Na semana passada, o Departamento de Segurança Interna dos Estados Unidos (DHS) publicou um comunicado oficial com uma manchete em destaque: “Juíza ativista de Biden libera criminoso violento e imigrante ilegal, acusado de homicídio”. O texto nomeava a juíza federal Melissa DuBose e a acusava de ter intencionalmente liberado um suspeito de assassinato, alegando que ela buscava minar a agenda de deportação do presidente.
O problema? A juíza não fazia ideia do caso de homicídio. Isso porque o advogado do Departamento de Justiça (DOJ) não incluiu esse detalhe em sua argumentação contra a liberação do réu. E, por sua vez, o ICE (Imigração e Alfândega dos EUA) havia instruído o advogado a omitir essa informação.
Esse episódio expõe a situação insustentável dos advogados do DOJ, obrigados a representar o ICE em meio a um cenário jurídico cada vez mais conturbado. Desde que o governo Donald Trump assumiu, os princípios de justiça federal foram substituídos por uma política de subordinação ao Executivo, transformando o trabalho dos procuradores em um desafio sem precedentes.
Quando o cliente é o ICE, a dificuldade se agrava. Advogados em todo o país relatam que a agência age com desprezo pelas leis, ignora determinações judiciais e oculta informações até de seus próprios representantes legais.
O caso que expôs a estratégia do governo
O caso de Bryan Rafael Gomez, um cidadão dominicano que vivia nos EUA há anos, ilustra bem essa prática.

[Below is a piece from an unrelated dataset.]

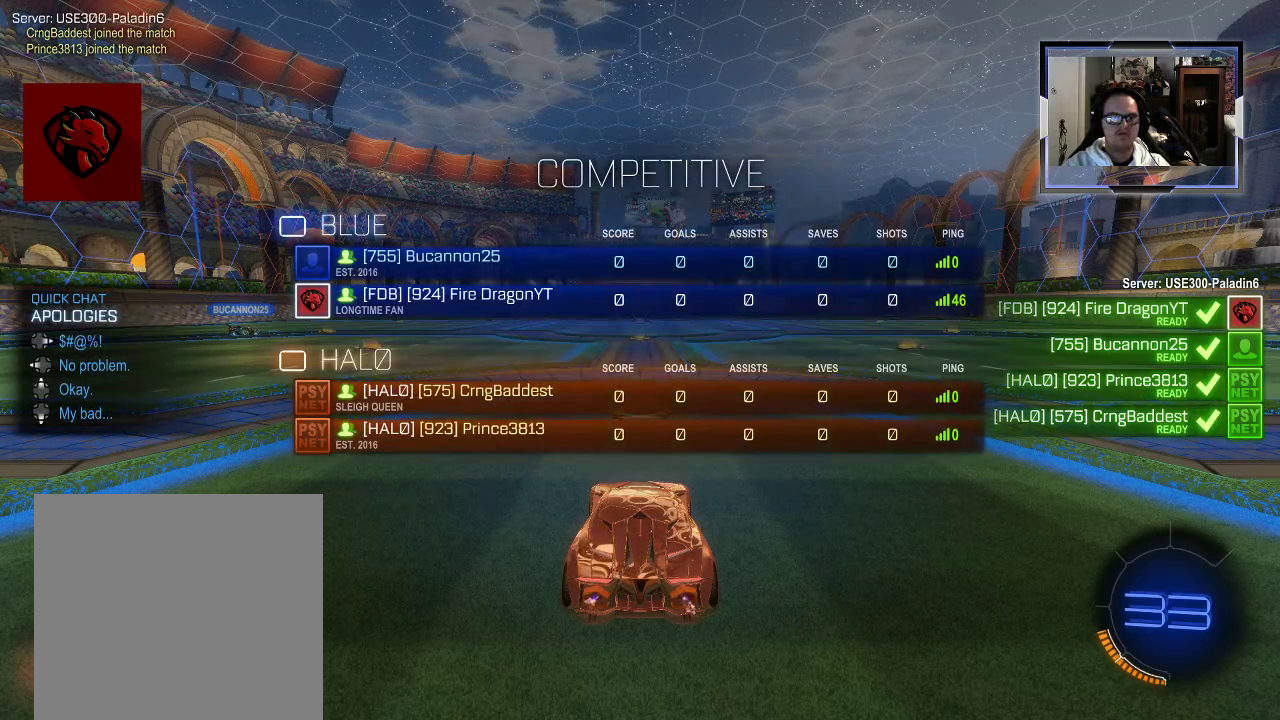
{"buttons": ["DPAD_DOWN"], "left_stick": "center", "right_stick": "center", "events": []}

Em abril, ele foi detido pelo ICE após uma prisão local em Worcester, Massachusetts. Seu advogado entrou com um habeas corpus no Distrito de Rhode Island, e a juíza DuBose concedeu a liberdade provisória do réu, sob condições, até uma audiência de fiança.
O que a magistrada não sabia — e o DOJ não informou — é que Gomez era alvo de um mandado de prisão por homicídio na República Dominicana. O detalhe era conhecido pelo ICE, que inclusive havia publicado o mandado em um comunicado próprio duas semanas antes. No entanto, a agência proibiu o procurador Kevin Bolan, responsável pelo caso, de mencionar o documento em juízo, alegando que as autoridades dominicanas ainda não haviam formalizado o pedido.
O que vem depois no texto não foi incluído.